結果似乎很有希望, 真陽性率(TPR)為92.6% , 特異性為99.7% , 假陽性率(FPR)為0.3% 。 這些結果表明,僅基于郵件中的文本,該模型在預測郵件是否為垃圾郵件方面表現非常出色。
The Receiver Operator Characteristic (ROC) curve is an evaluation metric for binary classification problems. It is a probability curve that plots the TPR against FPR at various threshold values and essentially separates the ‘signal’ from the ‘noise’. The Area Under the Curve (AUC) is the measure of the ability of a classifier to distinguish between classes and is used as a summary of the ROC curve.
接收者操作員特征(ROC)曲線是二進制分類問題的評估指標。 這是一條概率曲線,在不同的閾值下繪制了TPR與FPR的關系 ,并從本質上將“信號”與“噪聲”分開 。 曲線下面積(AUC)是分類器區分類的能力的度量,并用作ROC曲線的摘要。

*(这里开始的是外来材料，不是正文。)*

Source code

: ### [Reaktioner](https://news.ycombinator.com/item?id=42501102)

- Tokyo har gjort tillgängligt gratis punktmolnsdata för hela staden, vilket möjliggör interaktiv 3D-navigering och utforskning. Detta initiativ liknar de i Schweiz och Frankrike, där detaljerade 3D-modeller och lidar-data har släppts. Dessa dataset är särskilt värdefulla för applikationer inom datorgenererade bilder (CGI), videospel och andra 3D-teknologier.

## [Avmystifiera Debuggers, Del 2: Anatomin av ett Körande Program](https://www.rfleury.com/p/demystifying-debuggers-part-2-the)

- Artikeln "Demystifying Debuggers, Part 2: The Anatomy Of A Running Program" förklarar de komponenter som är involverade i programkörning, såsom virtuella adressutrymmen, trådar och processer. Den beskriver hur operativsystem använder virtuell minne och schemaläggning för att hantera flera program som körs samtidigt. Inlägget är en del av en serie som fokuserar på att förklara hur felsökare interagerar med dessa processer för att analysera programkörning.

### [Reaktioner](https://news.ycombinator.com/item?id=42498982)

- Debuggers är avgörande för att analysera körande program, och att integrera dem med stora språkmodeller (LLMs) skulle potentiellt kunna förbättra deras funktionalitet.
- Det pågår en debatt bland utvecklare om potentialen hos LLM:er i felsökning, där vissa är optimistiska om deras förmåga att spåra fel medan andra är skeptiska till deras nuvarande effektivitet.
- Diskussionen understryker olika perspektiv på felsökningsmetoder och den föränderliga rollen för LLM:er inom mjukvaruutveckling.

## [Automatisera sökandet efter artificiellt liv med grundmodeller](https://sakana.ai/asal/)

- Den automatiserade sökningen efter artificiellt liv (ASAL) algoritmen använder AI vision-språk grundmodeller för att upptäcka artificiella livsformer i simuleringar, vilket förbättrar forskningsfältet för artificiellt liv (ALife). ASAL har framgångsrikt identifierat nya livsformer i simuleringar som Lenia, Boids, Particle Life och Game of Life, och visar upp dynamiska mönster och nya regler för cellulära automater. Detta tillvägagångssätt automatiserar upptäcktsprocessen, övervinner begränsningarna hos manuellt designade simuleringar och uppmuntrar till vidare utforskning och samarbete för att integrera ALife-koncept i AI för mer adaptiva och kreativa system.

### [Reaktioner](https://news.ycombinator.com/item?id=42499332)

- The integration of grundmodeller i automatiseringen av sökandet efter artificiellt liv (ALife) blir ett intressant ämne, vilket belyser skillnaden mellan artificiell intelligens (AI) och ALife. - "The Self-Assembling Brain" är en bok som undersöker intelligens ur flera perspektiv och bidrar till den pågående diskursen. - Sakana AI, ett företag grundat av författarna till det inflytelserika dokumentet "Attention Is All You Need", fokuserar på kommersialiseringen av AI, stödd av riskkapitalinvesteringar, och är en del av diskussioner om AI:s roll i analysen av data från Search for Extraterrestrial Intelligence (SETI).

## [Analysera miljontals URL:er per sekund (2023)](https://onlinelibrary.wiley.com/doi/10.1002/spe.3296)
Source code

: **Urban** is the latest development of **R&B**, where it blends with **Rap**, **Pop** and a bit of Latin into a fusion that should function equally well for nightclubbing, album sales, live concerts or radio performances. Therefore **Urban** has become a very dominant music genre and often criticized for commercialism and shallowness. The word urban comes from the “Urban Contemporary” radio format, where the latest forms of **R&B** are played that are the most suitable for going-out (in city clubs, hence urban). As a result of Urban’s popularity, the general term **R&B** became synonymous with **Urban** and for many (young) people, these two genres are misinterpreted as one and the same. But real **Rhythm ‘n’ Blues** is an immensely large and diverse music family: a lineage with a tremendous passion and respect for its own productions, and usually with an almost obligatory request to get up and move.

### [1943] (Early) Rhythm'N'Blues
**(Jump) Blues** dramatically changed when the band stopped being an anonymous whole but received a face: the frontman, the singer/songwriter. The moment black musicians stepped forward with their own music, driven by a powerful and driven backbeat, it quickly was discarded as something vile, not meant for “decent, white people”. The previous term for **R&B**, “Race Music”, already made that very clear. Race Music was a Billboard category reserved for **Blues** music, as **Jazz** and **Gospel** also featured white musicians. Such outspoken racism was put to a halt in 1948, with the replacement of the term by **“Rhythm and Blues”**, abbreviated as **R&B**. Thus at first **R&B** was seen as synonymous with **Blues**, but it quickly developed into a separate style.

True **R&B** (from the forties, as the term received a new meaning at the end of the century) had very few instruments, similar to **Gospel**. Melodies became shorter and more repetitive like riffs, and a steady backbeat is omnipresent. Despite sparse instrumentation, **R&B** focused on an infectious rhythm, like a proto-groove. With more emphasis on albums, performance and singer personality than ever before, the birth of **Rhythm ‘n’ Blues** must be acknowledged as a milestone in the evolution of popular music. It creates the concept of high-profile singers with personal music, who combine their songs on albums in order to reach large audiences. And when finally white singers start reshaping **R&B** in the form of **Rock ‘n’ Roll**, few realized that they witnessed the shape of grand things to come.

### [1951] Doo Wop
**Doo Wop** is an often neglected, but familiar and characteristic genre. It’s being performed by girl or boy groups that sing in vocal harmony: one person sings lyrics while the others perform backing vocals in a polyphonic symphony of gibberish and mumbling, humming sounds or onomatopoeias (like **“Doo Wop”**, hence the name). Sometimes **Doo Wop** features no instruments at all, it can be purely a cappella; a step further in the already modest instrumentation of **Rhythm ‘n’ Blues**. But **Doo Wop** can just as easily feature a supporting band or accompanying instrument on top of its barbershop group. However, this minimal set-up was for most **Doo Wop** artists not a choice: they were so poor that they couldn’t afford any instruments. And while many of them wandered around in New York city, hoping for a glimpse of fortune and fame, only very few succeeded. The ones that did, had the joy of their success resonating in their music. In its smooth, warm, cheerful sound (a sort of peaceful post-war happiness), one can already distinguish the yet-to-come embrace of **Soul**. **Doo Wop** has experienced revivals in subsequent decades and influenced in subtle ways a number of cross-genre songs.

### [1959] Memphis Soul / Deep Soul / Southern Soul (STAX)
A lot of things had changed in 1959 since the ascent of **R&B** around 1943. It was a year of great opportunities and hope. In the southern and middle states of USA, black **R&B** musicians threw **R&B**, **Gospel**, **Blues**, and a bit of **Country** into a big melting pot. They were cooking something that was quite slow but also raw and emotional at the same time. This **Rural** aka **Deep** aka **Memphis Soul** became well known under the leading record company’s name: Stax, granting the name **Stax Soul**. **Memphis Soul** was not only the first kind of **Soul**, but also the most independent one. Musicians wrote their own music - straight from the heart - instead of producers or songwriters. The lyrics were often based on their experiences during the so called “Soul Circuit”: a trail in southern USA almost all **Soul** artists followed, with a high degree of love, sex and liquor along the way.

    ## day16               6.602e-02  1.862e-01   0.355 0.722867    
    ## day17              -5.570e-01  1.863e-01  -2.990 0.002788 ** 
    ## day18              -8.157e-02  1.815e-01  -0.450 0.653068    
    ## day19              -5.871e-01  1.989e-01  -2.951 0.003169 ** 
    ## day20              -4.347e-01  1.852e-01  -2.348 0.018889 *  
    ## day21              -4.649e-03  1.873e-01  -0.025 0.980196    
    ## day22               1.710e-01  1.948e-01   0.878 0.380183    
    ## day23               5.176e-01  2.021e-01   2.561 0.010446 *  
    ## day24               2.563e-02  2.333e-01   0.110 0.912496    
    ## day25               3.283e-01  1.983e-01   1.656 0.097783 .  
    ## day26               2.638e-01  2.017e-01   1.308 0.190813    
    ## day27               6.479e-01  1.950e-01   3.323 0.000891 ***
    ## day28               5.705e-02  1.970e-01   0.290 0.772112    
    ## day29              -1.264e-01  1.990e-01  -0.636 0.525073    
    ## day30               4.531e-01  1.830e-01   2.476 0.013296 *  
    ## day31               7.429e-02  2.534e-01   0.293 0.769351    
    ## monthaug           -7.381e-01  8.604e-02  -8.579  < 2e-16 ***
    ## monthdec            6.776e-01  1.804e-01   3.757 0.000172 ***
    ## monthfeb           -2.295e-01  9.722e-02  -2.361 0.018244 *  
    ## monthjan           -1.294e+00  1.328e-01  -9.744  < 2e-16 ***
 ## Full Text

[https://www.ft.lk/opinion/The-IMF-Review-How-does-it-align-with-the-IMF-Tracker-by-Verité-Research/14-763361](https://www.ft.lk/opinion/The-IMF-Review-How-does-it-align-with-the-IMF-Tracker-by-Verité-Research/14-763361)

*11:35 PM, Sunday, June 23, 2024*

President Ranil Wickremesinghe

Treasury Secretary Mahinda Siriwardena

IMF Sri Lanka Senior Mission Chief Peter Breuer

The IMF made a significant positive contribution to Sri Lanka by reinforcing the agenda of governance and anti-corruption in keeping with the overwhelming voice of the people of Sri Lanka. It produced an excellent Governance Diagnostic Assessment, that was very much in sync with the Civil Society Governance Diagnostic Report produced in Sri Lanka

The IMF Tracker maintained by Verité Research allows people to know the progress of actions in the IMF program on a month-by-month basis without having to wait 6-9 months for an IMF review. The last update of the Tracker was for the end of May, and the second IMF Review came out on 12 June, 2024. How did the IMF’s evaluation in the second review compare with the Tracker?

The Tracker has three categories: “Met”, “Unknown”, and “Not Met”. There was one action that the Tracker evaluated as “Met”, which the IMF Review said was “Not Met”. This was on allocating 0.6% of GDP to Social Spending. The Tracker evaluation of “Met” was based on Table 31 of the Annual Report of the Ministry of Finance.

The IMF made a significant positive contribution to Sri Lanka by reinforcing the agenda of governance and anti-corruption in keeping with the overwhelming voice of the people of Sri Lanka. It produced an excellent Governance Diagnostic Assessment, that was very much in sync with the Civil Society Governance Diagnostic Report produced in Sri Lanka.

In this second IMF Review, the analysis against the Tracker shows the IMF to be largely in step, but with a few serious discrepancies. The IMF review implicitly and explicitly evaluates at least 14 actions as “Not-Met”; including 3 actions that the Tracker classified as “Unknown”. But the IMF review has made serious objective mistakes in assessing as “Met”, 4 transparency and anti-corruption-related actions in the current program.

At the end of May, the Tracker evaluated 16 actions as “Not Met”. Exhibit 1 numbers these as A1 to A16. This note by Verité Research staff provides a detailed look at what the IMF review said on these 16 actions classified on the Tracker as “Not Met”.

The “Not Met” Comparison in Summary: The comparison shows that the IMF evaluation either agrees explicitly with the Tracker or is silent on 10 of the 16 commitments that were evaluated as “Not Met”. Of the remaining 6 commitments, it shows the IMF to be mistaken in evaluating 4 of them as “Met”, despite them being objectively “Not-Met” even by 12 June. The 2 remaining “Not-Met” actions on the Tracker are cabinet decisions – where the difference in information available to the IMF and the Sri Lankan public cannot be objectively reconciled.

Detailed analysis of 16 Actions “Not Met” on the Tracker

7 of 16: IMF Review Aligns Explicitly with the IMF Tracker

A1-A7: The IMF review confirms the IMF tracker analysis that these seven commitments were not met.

The model produced an AUC score of 0.962, which is significantly better than if the model made random guesses of the outcome.
該模型產生的AUC得分為0.962,這比該模型對結果進行隨機猜測的結果要好得多。
Although the Multinomial Naive Bayes Classifier seems to have worked quite well, I felt that maybe the result could possibly be improved further through a different model
盡管多項式樸素貝葉斯分類器的效果似乎很好,但我認為通過不同的模型可以進一步改善結果
#fitting a multinomial Naive Bayes Classifier Model with smoothing alpha=0.1
model = sklearn.naive_bayes.MultinomialNB(alpha=0.1)
model_fit = model.fit(X_train_vectorized, y_train)#making predictions & looking at AUC score
predictions = model.predict(vect.transform(X_test))
aucscore = roc_auc_score(y_test, predictions) #good!
print(aucscore)#confusion matrix
from sklearn.metrics import confusion_matrix
tn, fp, fn, tp = confusion_matrix(y_test, predictions).ravel()
print(pd.DataFrame(confusion_matrix(y_test, predictions),columns=['Predicted Spam', "Predicted Ham"], index=['Actual Spam', 'Actual Ham']))
print(f'\nTrue Positives: {tp}')
print(f'False Positives: {fp}')
print(f'True Negatives: {tn}')
print(f'False Negatives: {fn}')print(f'True Positive Rate: { (tp / (tp + fn))}')
print(f'Specificity: { (tn / (tn + fp))}')
print(f'False Positive Rate: { (fp / (fp + tn))}')
MNNB(Tfid矢量化器)模型擬合 (MNNB(Tfid-vectorizer) Model Fitting)
I then attempt to use a tfidf vectorizer instead of a count-vectorizer to see if it improves the results.
然后,我嘗試使用tfidf矢量化器而不是count-vectorizer來查看它是否可以改善結果。
The goal of using tfidf is to scale down the impact of tokens that occur very frequently in a given corpus and that are hence empirically less informative than features that occur in a small fraction of the training corpus.
使用tfidf的目的是減少在給定語料庫中非常頻繁出現的令牌的影響,因此,從經驗上講,這些令牌的信息少于在訓練語料庫的一小部分中出現的特征。
MNNB(Tfid矢量化器)模型評估 (MNNB(Tfid-vectorizer) Model Evaluation)
In evaluating the model’s performance we look at the AUC-ROC numbers and the confusionn matrix again. It generates an AUC score of 91.67%
在評估模型的性能時,我們再次查看AUC-ROC數和混淆矩陣。 它的AUC得分為91.67%
The results seem promising, with a True Positive Rate (TPR) of 83.3% , specificity of 100% and a False Positive Rate (FPR) of 0.0%%.
結果似乎很有希望, 真陽性率(TPR)為83.3% , 特異性為100% , 假陽性率(FPR)為0.0 %% 。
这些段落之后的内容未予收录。